La carrière de Maria Alice Vergueiro est le reflet de la foisonnante histoire du théâtre de la ville de São Paulo des années 1960 à nos jours, tout en étant hors norme et flirtant avec les marges. Actrice, pédagogue et metteuse en scène, elle traverse les grandes institutions théâtrales sans hésiter à en brûler les codes et à descendre littéralement dans ses sous-sols.
En 1962, elle joue dans La Mandragore de Machiavel avec la compagnie Teatro de Arena dans une mise en scène d’Augusto Boal, alors que celui-ci n’avait pas encore forgé son Théâtre de l’Opprimé. En 1972, elle était dans la distribution de Gracias, Señor mis en scène par José Celso Martinez Corrêa. Ce spectacle est un tournant dans les méthodes de travail du Teatro Oficina, mais il est aussi considéré comme la première création collaborative d’envergure au Brésil, démarche devenue par la suite l’une des marques de fabrique de la scène brésilienne.
Ses participations, dans sa première décennie de carrière, à deux des compagnies les plus avant-gardistes de l’époque suffiraient pour inscrire le nom de Maria Alice Vergueiro dans la construction de la modernité de la scène paulista. Mais sa capacité à renouveler son jeu a fait d’elle une icône des mises en scène engagées dans la recherche scénique : elle a joué dans Electra Com Creta (1986) de Gerald Thomas et Temporada de Gripe (2004) de Felipe Hirsch, pour ne citer que ces deux exemples.

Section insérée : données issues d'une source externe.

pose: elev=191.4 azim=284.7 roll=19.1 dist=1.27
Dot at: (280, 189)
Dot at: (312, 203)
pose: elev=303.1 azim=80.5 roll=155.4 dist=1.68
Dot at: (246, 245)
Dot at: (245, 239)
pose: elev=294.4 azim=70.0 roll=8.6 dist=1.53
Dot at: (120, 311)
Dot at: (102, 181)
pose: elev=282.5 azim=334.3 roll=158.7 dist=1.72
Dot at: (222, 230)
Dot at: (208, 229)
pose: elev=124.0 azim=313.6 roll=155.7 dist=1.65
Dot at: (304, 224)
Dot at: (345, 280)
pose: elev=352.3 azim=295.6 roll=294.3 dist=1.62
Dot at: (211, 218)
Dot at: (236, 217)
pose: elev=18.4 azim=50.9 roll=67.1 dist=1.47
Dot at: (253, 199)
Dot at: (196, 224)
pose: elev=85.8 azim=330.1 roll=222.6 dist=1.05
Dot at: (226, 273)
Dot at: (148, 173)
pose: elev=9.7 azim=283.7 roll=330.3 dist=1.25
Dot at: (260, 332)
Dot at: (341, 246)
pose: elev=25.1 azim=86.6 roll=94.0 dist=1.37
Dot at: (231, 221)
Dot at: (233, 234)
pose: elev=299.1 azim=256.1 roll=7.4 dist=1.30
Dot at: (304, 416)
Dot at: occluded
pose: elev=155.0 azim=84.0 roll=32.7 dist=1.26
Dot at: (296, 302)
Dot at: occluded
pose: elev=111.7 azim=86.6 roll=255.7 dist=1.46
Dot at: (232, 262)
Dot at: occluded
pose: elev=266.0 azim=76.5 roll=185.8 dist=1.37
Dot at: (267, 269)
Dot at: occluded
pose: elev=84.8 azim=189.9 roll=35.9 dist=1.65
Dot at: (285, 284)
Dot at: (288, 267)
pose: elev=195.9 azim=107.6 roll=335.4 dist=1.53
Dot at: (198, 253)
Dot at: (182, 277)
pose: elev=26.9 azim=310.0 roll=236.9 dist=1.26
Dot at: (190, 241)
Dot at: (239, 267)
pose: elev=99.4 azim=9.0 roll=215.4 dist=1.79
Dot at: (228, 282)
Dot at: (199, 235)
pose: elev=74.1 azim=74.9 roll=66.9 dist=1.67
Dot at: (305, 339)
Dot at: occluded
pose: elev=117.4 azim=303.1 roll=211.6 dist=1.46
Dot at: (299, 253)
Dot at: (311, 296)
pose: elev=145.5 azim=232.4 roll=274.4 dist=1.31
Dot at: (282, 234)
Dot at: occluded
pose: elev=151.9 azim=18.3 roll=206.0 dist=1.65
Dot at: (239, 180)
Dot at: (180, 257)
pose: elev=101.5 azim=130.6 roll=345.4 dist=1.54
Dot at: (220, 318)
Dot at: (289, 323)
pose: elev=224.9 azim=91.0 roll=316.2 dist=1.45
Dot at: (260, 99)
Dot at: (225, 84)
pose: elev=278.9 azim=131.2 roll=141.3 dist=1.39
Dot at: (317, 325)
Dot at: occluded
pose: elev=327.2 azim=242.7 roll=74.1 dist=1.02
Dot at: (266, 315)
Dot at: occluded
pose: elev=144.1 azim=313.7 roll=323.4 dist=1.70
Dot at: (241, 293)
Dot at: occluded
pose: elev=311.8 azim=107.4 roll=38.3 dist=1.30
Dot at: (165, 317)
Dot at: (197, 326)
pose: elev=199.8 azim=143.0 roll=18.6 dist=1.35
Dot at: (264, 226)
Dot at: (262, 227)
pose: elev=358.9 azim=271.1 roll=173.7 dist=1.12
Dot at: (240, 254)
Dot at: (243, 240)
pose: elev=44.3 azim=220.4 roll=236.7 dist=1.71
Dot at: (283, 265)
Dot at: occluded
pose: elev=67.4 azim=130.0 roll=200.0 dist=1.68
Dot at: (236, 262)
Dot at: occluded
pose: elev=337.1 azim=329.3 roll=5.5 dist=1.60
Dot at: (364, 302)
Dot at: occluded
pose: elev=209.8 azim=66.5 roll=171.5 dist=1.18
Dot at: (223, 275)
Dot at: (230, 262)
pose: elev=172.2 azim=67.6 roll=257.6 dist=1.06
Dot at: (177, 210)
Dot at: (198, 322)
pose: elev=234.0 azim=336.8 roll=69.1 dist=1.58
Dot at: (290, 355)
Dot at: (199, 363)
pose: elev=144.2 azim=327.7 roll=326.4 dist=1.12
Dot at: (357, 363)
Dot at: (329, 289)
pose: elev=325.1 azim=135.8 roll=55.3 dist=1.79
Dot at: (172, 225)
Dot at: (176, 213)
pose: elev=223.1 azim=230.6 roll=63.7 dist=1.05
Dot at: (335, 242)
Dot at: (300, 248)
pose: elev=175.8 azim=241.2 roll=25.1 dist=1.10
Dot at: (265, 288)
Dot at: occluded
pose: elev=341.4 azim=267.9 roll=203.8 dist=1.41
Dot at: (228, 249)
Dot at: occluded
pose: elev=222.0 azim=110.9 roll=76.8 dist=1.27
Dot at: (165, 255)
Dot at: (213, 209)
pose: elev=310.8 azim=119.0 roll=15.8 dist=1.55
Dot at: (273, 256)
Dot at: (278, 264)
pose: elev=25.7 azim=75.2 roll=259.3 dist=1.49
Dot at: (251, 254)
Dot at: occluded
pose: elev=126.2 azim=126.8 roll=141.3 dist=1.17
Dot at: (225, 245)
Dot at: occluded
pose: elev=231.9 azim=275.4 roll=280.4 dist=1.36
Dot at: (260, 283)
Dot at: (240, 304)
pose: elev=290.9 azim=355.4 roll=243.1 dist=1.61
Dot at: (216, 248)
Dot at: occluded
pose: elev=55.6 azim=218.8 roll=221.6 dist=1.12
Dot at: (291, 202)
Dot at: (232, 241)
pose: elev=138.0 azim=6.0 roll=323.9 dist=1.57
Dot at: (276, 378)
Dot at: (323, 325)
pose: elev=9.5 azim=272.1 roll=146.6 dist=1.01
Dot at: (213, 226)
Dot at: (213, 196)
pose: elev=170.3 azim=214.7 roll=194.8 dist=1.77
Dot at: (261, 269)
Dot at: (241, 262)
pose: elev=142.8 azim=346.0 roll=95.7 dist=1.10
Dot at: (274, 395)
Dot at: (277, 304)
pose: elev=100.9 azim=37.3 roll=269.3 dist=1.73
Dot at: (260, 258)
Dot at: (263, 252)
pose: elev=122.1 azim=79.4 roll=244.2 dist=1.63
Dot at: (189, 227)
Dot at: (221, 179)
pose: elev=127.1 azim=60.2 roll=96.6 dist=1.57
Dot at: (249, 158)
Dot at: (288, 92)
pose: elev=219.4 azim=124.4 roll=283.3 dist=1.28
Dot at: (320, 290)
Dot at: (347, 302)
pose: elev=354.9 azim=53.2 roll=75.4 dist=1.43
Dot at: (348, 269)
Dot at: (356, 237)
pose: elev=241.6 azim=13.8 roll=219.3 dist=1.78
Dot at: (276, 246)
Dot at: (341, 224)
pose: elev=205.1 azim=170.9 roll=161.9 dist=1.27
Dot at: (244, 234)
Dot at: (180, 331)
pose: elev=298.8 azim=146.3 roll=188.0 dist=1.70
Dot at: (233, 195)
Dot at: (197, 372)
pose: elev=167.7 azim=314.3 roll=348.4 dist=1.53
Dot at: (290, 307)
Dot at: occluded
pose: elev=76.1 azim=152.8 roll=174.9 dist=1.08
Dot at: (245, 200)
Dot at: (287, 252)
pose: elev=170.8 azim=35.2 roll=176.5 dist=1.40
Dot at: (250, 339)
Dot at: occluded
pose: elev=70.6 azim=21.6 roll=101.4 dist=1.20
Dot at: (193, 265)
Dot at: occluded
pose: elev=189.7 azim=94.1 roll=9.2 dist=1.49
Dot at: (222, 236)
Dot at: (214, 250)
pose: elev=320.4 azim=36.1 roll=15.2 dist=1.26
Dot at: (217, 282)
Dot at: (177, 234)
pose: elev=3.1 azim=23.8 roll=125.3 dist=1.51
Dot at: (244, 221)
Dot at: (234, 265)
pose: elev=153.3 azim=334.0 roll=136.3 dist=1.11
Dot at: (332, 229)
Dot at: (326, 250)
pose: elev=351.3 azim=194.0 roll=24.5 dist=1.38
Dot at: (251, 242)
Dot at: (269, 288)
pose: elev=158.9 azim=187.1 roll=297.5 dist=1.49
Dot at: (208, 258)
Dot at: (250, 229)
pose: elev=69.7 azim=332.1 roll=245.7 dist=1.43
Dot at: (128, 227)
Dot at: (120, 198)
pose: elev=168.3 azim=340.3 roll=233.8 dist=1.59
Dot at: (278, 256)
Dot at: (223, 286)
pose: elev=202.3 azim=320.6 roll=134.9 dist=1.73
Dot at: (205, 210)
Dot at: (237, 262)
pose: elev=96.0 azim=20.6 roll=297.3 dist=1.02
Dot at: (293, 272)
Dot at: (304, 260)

Cette force motrice ne se restreint pas uniquement au jeu : Maria Alice Vergueiro a aussi fondé deux compagnies, le Teatro do Ornitorrinco et le Grupo Pândega. La première, créée à la fin des années 1970 aux côtés de Cacá Rosset et Luiz Roberto Galízia, entame ses représentations dans les caves du Teatro Oficina et marque profondément l’histoire du théâtre brésilien. La deuxième, créée dans les années 2010 avec Luciano Chirolli et Fábio Furtado, est active encore aujourd’hui. Elle a été également, durant de nombreuses années, l’un des piliers du Teatro Oficina.
Revenir ici sur la carrière de Maria Alice Vergueiro – plus qu’un hommage à cette actrice, peu après son décès survenu le 3 juin 2020 – permet de conjuguer l’histoire du théâtre brésilien au féminin et sous le prisme du jeu.